Ti sembriamo ingenui? Be’, ti sbagli. Né ingenui né pazzi. […] Qualcosa faremo, qualcosa di simbolico, per provare. Allora si vedrà. Siamo soli? Non siamo soli?
Figli della favola (Guanda) racconta una gioventù senza prospettive, persa e abbondonata che non può sostenere il peso che grava su di sé, che finisce con l’essere inghiottita dalla ricerca di un’appartenenza che gli fornirà solo i mezzi per sopravvivere e mai per vivere.
Due ragazzi ventenni, abbandonati dalla società e dalla patria, credono di avere in mano la soluzione per l’indipendenza del popolo basco. Ma quando si dichiarano pronti a combattere, l’organizzazione politico-militare di cui fanno parte, l’ETA, depone le armi. Il sogno di ritornare alla lotta armata e alla guerriglia si scontra con l’evidenza di una realtà squallida: Ansier e Joseba, protagonisti del nuovo romanzo di Aramburu, vengono abbandonati come rifugiati senza alternative.

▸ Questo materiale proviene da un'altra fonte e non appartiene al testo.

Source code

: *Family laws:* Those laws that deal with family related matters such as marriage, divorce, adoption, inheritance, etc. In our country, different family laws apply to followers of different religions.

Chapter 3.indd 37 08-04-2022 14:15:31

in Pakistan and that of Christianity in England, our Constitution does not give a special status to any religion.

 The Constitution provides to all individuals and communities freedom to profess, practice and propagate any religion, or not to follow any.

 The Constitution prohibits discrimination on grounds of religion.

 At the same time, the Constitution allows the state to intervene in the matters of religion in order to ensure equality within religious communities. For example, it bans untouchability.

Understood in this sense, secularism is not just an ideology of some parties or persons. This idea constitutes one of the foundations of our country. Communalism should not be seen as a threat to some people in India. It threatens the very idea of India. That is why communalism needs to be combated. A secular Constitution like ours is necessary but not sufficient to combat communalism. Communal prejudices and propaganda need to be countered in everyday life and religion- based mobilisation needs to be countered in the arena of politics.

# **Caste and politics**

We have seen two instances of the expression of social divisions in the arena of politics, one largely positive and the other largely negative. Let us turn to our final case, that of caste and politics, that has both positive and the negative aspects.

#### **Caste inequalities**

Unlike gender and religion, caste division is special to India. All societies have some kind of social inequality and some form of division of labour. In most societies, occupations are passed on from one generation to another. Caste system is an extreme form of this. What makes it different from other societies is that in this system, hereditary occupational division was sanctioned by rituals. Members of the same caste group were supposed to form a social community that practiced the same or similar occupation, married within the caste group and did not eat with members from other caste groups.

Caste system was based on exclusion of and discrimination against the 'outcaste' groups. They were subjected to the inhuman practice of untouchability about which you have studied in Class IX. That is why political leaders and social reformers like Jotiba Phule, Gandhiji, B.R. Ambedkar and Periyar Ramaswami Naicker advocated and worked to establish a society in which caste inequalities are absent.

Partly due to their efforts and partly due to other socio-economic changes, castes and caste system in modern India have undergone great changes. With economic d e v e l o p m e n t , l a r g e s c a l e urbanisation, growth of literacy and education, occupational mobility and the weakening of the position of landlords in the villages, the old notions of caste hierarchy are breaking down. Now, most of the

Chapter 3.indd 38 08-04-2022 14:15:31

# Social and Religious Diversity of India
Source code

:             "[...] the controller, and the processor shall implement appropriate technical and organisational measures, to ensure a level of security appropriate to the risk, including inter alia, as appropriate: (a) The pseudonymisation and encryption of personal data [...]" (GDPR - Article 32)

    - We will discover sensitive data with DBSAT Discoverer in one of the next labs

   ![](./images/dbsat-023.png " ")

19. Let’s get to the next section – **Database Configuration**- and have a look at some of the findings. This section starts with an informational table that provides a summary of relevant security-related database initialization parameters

Asier e Joseba sono due giovani baschi che, imbevuti di ideologia nazionalista, decidono di lasciare tutto per entrare nell’ETA. Proprio quando si sentono pronti all’azione l’ETA annuncia in tv la fine della lotta armata e lo scioglimento delle cellule. Che fare?
Aramburu descrive la loro sopravvivenza e il loro rapporto con uno stile schietto e un’ironia cruda che evidenziano la drammaticità della loro condizione e degli ideali di rivolta che vengono rinchiusi e costretti tra mura fredde e solitarie. I due protagonisti si fanno portatori di due visioni del mondo molto differenti: Ansier, più rude e solitario, vede nella lotta armata lo strumento di rivalsa nei confronti di una vita che percepisce sprecata; Joseba è combattuto fra la volontà di tornare dalla famiglia e la necessità di sentirsi parte di qualcosa. Il punto nevralgico del romanzo è proprio la mancanza di una comunità e di una patria, da cui consegue l’impossibilità di trovare il proprio posto all’interno della società.
Al di fuori della lotta non c’è vita: questo è stato insegnato ad Ansier e Joseba, che ora infatti assistono apatici a giorni sempre uguali e senza senso tra solitudine, povertà e inebriamento ideologico.
Agire o non agire?
Il dilemma li affligge finché, mossi dalla volontà di ritrovare un senso alla loro esistenza, decidono di creare una propria organizzazione di rivolta, il “commando Tarn”. Come i giovani disillusi che provano a trovare un loro posto nel mondo, cercano di creare una personale indipendenza al di là di quella “forzata” che gli ha fornito l’ETA.
Uscendo dal rifugio, l’altrove è molto più ostile di quello che si ricordavano.
Nel loro viaggio verso Tolosa, Aramburu sottolinea ed evidenzia più volte la loro decontestualizzazione rispetto a tutto ciò che li circonda. Non sono accettati dalle persone che incontrano e sono spesso costretti a scappare da situazioni che li potrebbero mettere in pericolo. Arrivati a Tolosa riescono a trovare una loro momentanea appartenenza e coscienza di sé, tramite la nuova organizzazione GDG che resterà però solo con due membri anche se organizzata con aiuti esterni.